(Extracted data entries)
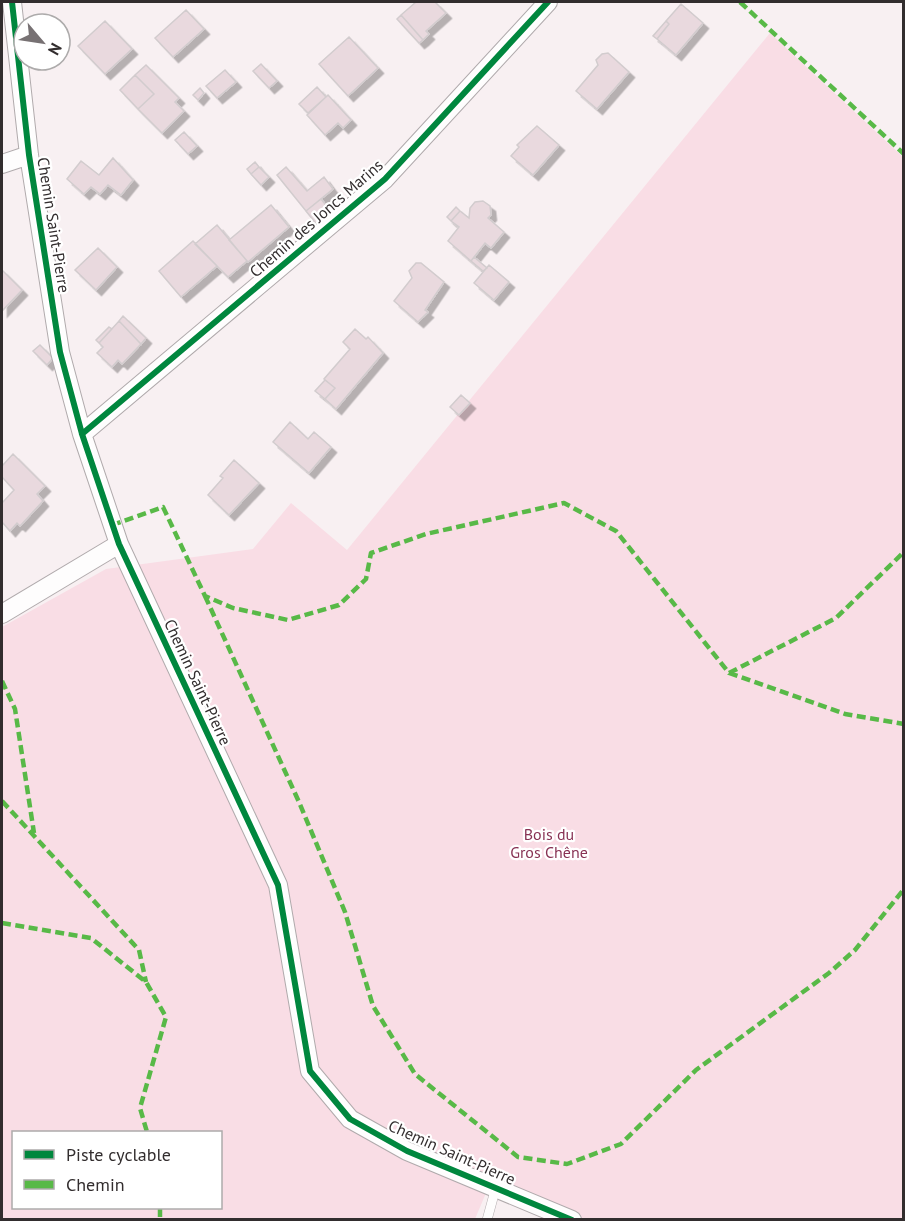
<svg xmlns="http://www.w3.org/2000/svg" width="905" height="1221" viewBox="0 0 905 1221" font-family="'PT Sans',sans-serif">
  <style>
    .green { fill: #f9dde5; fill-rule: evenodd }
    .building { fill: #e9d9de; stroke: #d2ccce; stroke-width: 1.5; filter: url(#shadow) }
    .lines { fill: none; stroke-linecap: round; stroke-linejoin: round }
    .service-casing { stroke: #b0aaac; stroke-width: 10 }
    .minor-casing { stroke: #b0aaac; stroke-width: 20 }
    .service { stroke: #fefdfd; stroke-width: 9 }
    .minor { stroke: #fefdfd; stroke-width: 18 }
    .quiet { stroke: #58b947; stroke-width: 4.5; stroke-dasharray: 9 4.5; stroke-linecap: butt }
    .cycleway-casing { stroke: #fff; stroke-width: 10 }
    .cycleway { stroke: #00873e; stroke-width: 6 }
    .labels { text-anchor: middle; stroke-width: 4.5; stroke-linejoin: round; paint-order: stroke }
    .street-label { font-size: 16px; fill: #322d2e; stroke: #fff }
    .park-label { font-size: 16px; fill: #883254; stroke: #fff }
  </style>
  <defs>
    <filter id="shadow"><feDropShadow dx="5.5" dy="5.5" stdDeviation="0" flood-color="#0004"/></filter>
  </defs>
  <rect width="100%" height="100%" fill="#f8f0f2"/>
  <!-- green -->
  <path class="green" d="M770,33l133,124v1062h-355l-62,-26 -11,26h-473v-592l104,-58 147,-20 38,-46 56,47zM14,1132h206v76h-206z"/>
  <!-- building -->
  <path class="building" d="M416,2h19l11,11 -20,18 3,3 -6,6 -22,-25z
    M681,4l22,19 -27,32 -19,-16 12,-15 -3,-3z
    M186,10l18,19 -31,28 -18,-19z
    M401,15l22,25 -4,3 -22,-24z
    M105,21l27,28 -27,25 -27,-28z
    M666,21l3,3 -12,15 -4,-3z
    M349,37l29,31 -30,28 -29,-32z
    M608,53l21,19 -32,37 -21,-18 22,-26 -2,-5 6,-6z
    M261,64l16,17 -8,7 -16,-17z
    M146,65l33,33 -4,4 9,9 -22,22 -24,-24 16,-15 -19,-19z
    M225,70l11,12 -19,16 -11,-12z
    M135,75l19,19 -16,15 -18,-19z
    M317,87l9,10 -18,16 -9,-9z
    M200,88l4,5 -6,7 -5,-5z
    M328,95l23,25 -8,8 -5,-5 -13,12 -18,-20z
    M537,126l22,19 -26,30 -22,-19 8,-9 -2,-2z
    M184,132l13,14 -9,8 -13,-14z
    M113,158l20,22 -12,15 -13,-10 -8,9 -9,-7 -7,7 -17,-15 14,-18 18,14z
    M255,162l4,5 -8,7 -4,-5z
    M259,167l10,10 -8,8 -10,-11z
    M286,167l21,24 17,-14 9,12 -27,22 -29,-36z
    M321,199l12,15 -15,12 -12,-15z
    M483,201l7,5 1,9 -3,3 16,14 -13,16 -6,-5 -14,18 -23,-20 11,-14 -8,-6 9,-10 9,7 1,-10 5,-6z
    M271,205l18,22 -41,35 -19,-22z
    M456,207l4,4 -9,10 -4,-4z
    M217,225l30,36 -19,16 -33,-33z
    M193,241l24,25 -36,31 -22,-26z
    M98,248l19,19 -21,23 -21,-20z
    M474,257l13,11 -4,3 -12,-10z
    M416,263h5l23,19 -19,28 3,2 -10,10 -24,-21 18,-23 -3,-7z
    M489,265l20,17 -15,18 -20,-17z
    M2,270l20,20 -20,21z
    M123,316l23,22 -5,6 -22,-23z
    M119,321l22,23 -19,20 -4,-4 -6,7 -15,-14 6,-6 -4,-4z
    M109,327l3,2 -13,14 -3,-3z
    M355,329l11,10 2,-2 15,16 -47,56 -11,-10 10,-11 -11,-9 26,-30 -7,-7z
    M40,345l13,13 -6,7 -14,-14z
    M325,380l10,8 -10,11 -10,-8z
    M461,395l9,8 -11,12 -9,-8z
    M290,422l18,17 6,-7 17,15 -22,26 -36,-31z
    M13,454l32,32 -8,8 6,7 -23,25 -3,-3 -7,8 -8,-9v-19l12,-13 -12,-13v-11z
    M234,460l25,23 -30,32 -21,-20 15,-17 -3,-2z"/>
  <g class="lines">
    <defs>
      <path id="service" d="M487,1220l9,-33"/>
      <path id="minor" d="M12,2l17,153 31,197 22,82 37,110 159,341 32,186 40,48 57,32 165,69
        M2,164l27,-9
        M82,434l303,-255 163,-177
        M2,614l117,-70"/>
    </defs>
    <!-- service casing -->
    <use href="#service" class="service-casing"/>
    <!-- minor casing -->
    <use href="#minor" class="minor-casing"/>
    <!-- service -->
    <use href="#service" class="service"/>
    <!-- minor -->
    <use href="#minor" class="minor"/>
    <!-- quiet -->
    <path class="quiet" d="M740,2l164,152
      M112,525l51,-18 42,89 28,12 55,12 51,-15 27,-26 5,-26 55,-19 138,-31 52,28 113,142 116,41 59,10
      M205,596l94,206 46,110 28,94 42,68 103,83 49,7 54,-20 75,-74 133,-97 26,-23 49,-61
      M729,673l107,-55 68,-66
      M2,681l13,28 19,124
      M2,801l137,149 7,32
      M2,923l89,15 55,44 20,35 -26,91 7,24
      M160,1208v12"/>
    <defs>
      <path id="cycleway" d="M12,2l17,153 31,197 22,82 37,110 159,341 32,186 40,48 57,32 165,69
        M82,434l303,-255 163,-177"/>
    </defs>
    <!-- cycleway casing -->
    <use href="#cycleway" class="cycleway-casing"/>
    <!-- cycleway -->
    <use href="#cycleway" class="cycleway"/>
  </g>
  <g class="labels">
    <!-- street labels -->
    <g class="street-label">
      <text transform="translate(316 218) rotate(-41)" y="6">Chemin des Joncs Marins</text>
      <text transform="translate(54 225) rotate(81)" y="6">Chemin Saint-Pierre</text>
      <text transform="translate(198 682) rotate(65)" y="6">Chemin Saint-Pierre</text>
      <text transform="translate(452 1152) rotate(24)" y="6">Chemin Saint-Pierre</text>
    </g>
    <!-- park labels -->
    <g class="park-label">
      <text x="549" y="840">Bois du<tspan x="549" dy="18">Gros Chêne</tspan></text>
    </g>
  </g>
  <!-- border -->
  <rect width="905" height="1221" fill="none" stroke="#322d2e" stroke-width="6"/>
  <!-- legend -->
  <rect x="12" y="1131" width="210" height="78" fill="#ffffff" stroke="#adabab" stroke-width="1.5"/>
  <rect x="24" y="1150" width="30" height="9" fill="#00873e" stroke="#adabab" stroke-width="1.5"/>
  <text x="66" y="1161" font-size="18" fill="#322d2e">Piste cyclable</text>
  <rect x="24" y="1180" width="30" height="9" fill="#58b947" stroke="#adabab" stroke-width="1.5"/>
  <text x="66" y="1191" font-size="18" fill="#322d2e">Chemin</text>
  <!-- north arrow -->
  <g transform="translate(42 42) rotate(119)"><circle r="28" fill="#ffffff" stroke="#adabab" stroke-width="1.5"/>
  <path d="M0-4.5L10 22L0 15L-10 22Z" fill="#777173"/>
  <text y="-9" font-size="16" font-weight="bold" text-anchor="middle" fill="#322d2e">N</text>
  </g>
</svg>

** Problem requirements **
Give back the entries verbatim but drop every picture.

** Output **
<svg xmlns="http://www.w3.org/2000/svg" width="905" height="1221" viewBox="0 0 905 1221" font-family="'PT Sans',sans-serif">
  <style>
    .green { fill: #f9dde5; fill-rule: evenodd }
    .building { fill: #e9d9de; stroke: #d2ccce; stroke-width: 1.5; filter: url(#shadow) }
    .lines { fill: none; stroke-linecap: round; stroke-linejoin: round }
    .service-casing { stroke: #b0aaac; stroke-width: 10 }
    .minor-casing { stroke: #b0aaac; stroke-width: 20 }
    .service { stroke: #fefdfd; stroke-width: 9 }
    .minor { stroke: #fefdfd; stroke-width: 18 }
    .quiet { stroke: #58b947; stroke-width: 4.5; stroke-dasharray: 9 4.5; stroke-linecap: butt }
    .cycleway-casing { stroke: #fff; stroke-width: 10 }
    .cycleway { stroke: #00873e; stroke-width: 6 }
    .labels { text-anchor: middle; stroke-width: 4.5; stroke-linejoin: round; paint-order: stroke }
    .street-label { font-size: 16px; fill: #322d2e; stroke: #fff }
    .park-label { font-size: 16px; fill: #883254; stroke: #fff }
  </style>
  <defs>
    <filter id="shadow"><feDropShadow dx="5.5" dy="5.5" stdDeviation="0" flood-color="#0004"/></filter>
  </defs>
  <rect width="100%" height="100%" fill="#f8f0f2"/>
  <!-- green -->
  <path class="green" d="M770,33l133,124v1062h-355l-62,-26 -11,26h-473v-592l104,-58 147,-20 38,-46 56,47zM14,1132h206v76h-206z"/>
  <!-- building -->
  <path class="building" d="M416,2h19l11,11 -20,18 3,3 -6,6 -22,-25z
    M681,4l22,19 -27,32 -19,-16 12,-15 -3,-3z
    M186,10l18,19 -31,28 -18,-19z
    M401,15l22,25 -4,3 -22,-24z
    M105,21l27,28 -27,25 -27,-28z
    M666,21l3,3 -12,15 -4,-3z
    M349,37l29,31 -30,28 -29,-32z
    M608,53l21,19 -32,37 -21,-18 22,-26 -2,-5 6,-6z
    M261,64l16,17 -8,7 -16,-17z
    M146,65l33,33 -4,4 9,9 -22,22 -24,-24 16,-15 -19,-19z
    M225,70l11,12 -19,16 -11,-12z
    M135,75l19,19 -16,15 -18,-19z
    M317,87l9,10 -18,16 -9,-9z
    M200,88l4,5 -6,7 -5,-5z
    M328,95l23,25 -8,8 -5,-5 -13,12 -18,-20z
    M537,126l22,19 -26,30 -22,-19 8,-9 -2,-2z
    M184,132l13,14 -9,8 -13,-14z
    M113,158l20,22 -12,15 -13,-10 -8,9 -9,-7 -7,7 -17,-15 14,-18 18,14z
    M255,162l4,5 -8,7 -4,-5z
    M259,167l10,10 -8,8 -10,-11z
    M286,167l21,24 17,-14 9,12 -27,22 -29,-36z
    M321,199l12,15 -15,12 -12,-15z
    M483,201l7,5 1,9 -3,3 16,14 -13,16 -6,-5 -14,18 -23,-20 11,-14 -8,-6 9,-10 9,7 1,-10 5,-6z
    M271,205l18,22 -41,35 -19,-22z
    M456,207l4,4 -9,10 -4,-4z
    M217,225l30,36 -19,16 -33,-33z
    M193,241l24,25 -36,31 -22,-26z
    M98,248l19,19 -21,23 -21,-20z
    M474,257l13,11 -4,3 -12,-10z
    M416,263h5l23,19 -19,28 3,2 -10,10 -24,-21 18,-23 -3,-7z
    M489,265l20,17 -15,18 -20,-17z
    M2,270l20,20 -20,21z
    M123,316l23,22 -5,6 -22,-23z
    M119,321l22,23 -19,20 -4,-4 -6,7 -15,-14 6,-6 -4,-4z
    M109,327l3,2 -13,14 -3,-3z
    M355,329l11,10 2,-2 15,16 -47,56 -11,-10 10,-11 -11,-9 26,-30 -7,-7z
    M40,345l13,13 -6,7 -14,-14z
    M325,380l10,8 -10,11 -10,-8z
    M461,395l9,8 -11,12 -9,-8z
    M290,422l18,17 6,-7 17,15 -22,26 -36,-31z
    M13,454l32,32 -8,8 6,7 -23,25 -3,-3 -7,8 -8,-9v-19l12,-13 -12,-13v-11z
    M234,460l25,23 -30,32 -21,-20 15,-17 -3,-2z"/>
  <g class="lines">
    <defs>
      <path id="service" d="M487,1220l9,-33"/>
      <path id="minor" d="M12,2l17,153 31,197 22,82 37,110 159,341 32,186 40,48 57,32 165,69
        M2,164l27,-9
        M82,434l303,-255 163,-177
        M2,614l117,-70"/>
    </defs>
    <!-- service casing -->
    <use href="#service" class="service-casing"/>
    <!-- minor casing -->
    <use href="#minor" class="minor-casing"/>
    <!-- service -->
    <use href="#service" class="service"/>
    <!-- minor -->
    <use href="#minor" class="minor"/>
    <!-- quiet -->
    <path class="quiet" d="M740,2l164,152
      M112,525l51,-18 42,89 28,12 55,12 51,-15 27,-26 5,-26 55,-19 138,-31 52,28 113,142 116,41 59,10
      M205,596l94,206 46,110 28,94 42,68 103,83 49,7 54,-20 75,-74 133,-97 26,-23 49,-61
      M729,673l107,-55 68,-66
      M2,681l13,28 19,124
      M2,801l137,149 7,32
      M2,923l89,15 55,44 20,35 -26,91 7,24
      M160,1208v12"/>
    <defs>
      <path id="cycleway" d="M12,2l17,153 31,197 22,82 37,110 159,341 32,186 40,48 57,32 165,69
        M82,434l303,-255 163,-177"/>
    </defs>
    <!-- cycleway casing -->
    <use href="#cycleway" class="cycleway-casing"/>
    <!-- cycleway -->
    <use href="#cycleway" class="cycleway"/>
  </g>
  <g class="labels">
    <!-- street labels -->
    <g class="street-label">
      <text transform="translate(316 218) rotate(-41)" y="6">Chemin des Joncs Marins</text>
      <text transform="translate(54 225) rotate(81)" y="6">Chemin Saint-Pierre</text>
      <text transform="translate(198 682) rotate(65)" y="6">Chemin Saint-Pierre</text>
      <text transform="translate(452 1152) rotate(24)" y="6">Chemin Saint-Pierre</text>
    </g>
    <!-- park labels -->
    <g class="park-label">
      <text x="549" y="840">Bois du<tspan x="549" dy="18">Gros Chêne</tspan></text>
    </g>
  </g>
  <!-- border -->
  <rect width="905" height="1221" fill="none" stroke="#322d2e" stroke-width="6"/>
  <!-- legend -->
  <rect x="12" y="1131" width="210" height="78" fill="#ffffff" stroke="#adabab" stroke-width="1.5"/>
  <rect x="24" y="1150" width="30" height="9" fill="#00873e" stroke="#adabab" stroke-width="1.5"/>
  <text x="66" y="1161" font-size="18" fill="#322d2e">Piste cyclable</text>
  <rect x="24" y="1180" width="30" height="9" fill="#58b947" stroke="#adabab" stroke-width="1.5"/>
  <text x="66" y="1191" font-size="18" fill="#322d2e">Chemin</text>
  <!-- north arrow -->
  <g transform="translate(42 42) rotate(119)"><circle r="28" fill="#ffffff" stroke="#adabab" stroke-width="1.5"/>
  <path d="M0-4.5L10 22L0 15L-10 22Z" fill="#777173"/>
  <text y="-9" font-size="16" font-weight="bold" text-anchor="middle" fill="#322d2e">N</text>
  </g>
</svg>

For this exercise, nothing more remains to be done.